The civic and medical leaders who founded the Eastern Virginia Medical School envisioned an institution that would champion improving the health of the region. Decades later the school celebrates its record of training physicians who are committed to knowledge and skill and doubly committed to the service of others.
Distinctive characteristics of the institution have evolved over its lifetime:
- Education is central to its mission, not peripheral to the research and clinical enterprises.
- Principles of humanism in medicine and the biopsychosocial model of disease and health are emphasized, promoting the values of altruism and duty.
- An ethic of community service moves students beyond formalized educational settings.
- The learning atmosphere emphasizes cooperation among students, faculty, other health care professionals, local and international care providers and policy makers.
- Lifelong learning and the practice of evidence based medicine are accepted as professional responsibilities.
- The environment promotes collaboration, creativity, leadership and service.
Within the context of this institutional philosophy and culture, the faculty have articulated the following Unified Competency Objectives as the goals and objectives of the curriculum.
1. Patient Care: Provide patient-centered care that is compassionate, appropriate and effective for the treatment of health problems and the promotion of health.
1.1. Information Gathering: Gather the information necessary for care of a patient in a manner which is patient-centered, efficient and effective.
1.2. Assessment and Management: Formulate an appropriate assessment and develop an appropriate management plan for each patient.
1.3. Procedures: Perform specified common procedures, demonstrating a knowledge of the indications, risks and benefits of the procedures in explanations to patients while appropriately obtaining informed consent.
1.4. Specific Patient Groups: Recognize when a patient is in a specific at-risk group and provide appropriate treatment and preventive measures.
1.5. Patient Safety: Recognize patient safety issues and describe measures for preventing errors that may harm patients.
2. Medical Knowledge: Demonstrate knowledge about established and evolving biomedical, clinical and cognate (e.g., epidemiological and social-behavioral) sciences and the application of this knowledge in patient care.
2.1. Foundational Knowledge: Demonstrate an understanding of the basic and clinical sciences necessary for medical practice.
2.2. Research: Demonstrate a basic understanding of medical research principles.
3. Practice-Based Learning and Improvement: Monitor and enhance the appraisal and assimilation of scientific evidence and application of such to improve practice.
3.1. Information Systems: Use information systems to optimize care delivery and improve outcomes.
3.2. Evidence-Based Medicine: For a given medical problem use evidence-based medicine principles to select the best diagnostic and therapeutic plans.

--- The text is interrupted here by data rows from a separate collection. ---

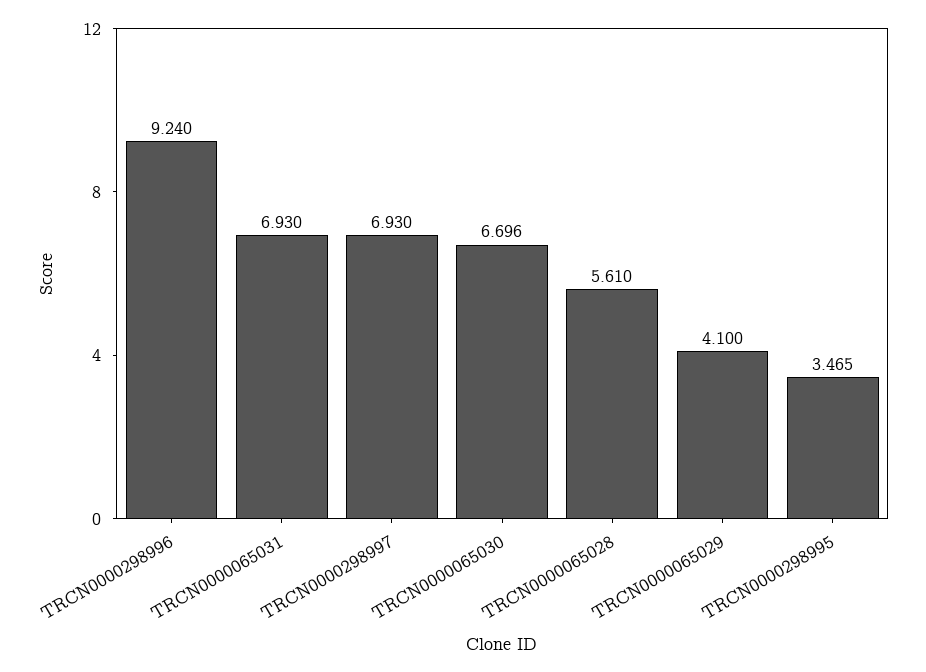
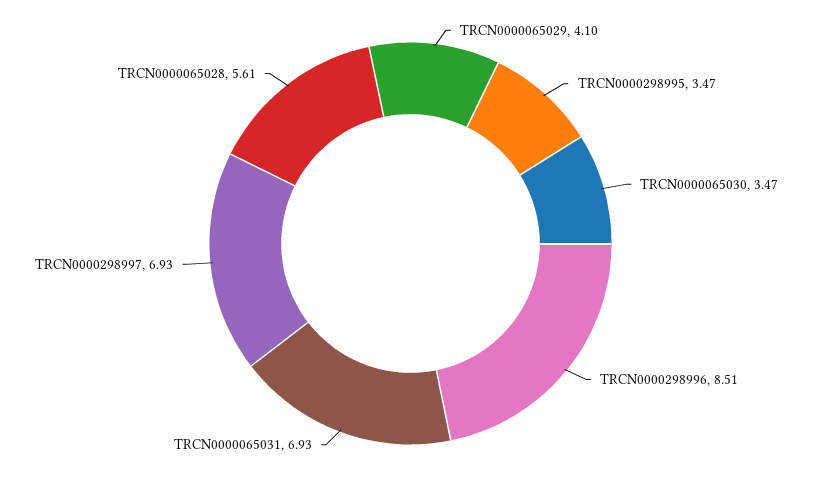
TRCN0000298996: 9.24 -> 8.51
TRCN0000065030: 6.696 -> 3.47

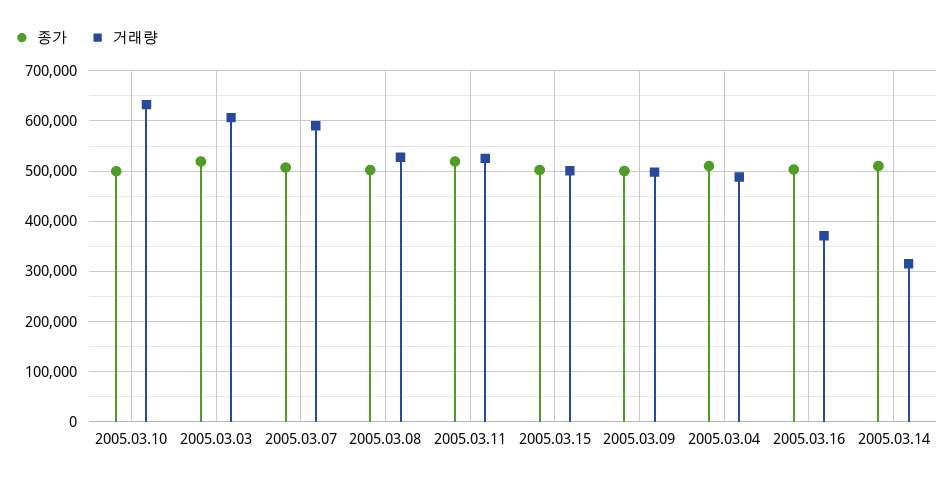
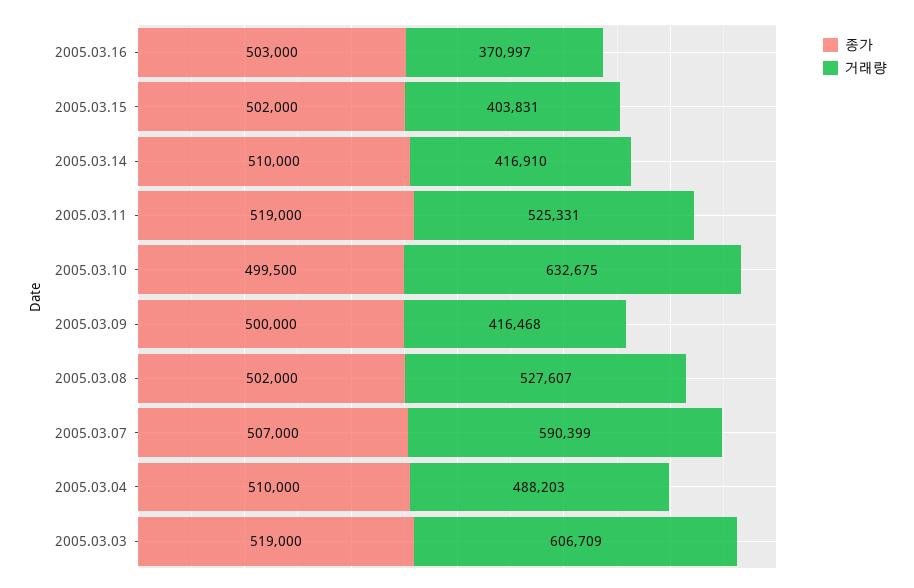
거래량, 2005.03.15: 500000 -> 403831
거래량, 2005.03.09: 500000 -> 416468
거래량, 2005.03.14: 320000 -> 416910

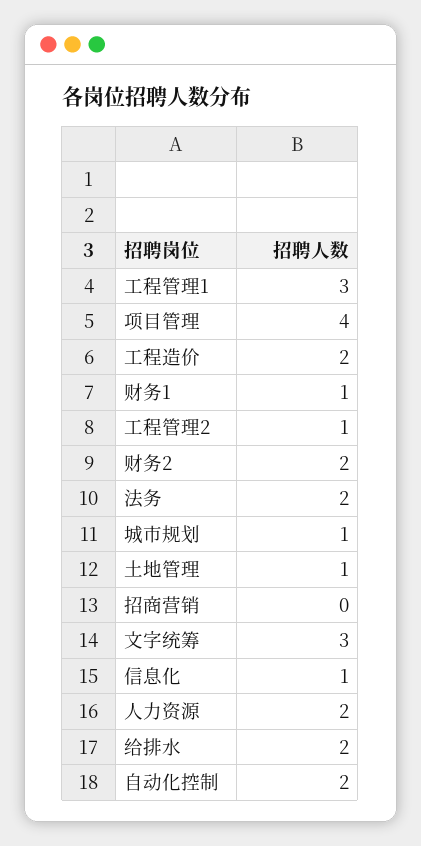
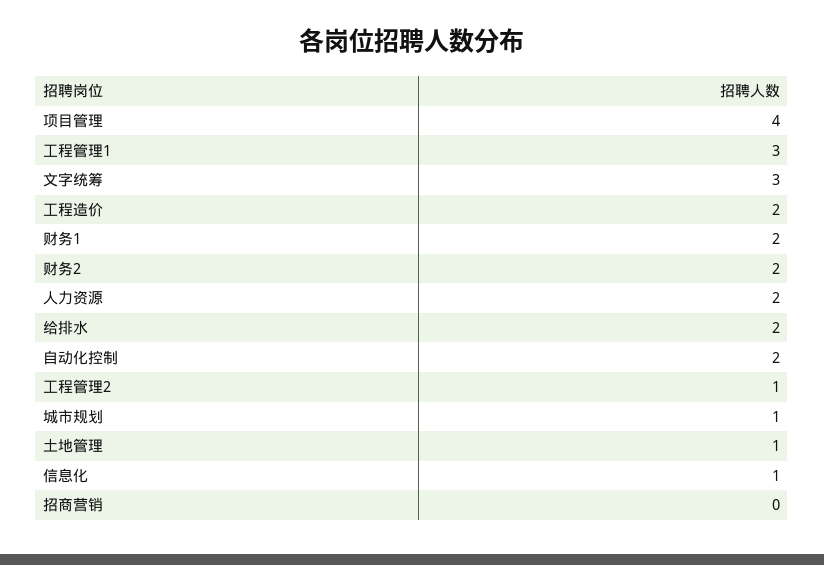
财务1: 1 -> 2
法务: 2 -> none

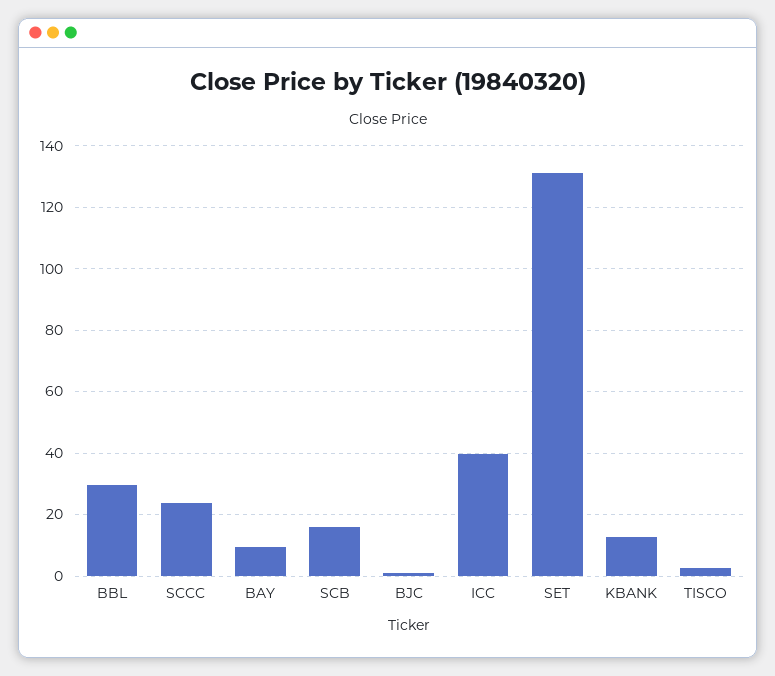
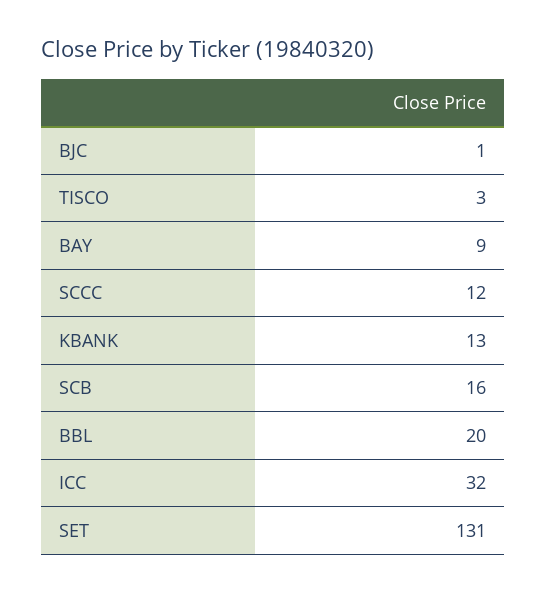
BBL: 30 -> 20
SCCC: 24 -> 12
ICC: 40 -> 32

4. Interpersonal and Communication Skills: Use interpersonal and communication skills that result in effective information exchange and teaming with patients, their families and other health professionals.
4.1. Communication with Patients: Demonstrate effective interpersonal and communication skills with patients and their families.
4.2. Communication with Other Care Providers: Present to other health care providers a concise, orderly and coherent oral and written communication of the patient’s unique clinical presentation in a manner appropriate to the clinical context.
5. Professionalism: Demonstrate a commitment to carrying out professional responsibilities, adherence to ethical principles and sensitivity to a diverse patient population.
5.1. Professionalism in Patient Care: Demonstrate an ethical and professional attitude toward patients and their care.
5.2. Teamwork: Function effectively as a member of the health care team, respecting the roles and skills of other team members, communicating appropriately and working effectively within the team.
5.3. Recognition of Limitations: Demonstrate a recognition of one's own limitations and a commitment to professional growth.
6. Systems-Based Practice: Demonstrate an awareness of and responsiveness to the larger context and system of health care and the ability to effectively call on system resources to provide care that is of optimal value.
6.1. Coordination of Resource Use: Identify and recruit family or community resources and/or services of other members of the health care team for optimal patient care
6.2. Health Care System Issues: Discuss important issues in the health care system beyond the practice site.
6.3. Service Learning: Participate in and learn the value of service learning opportunities.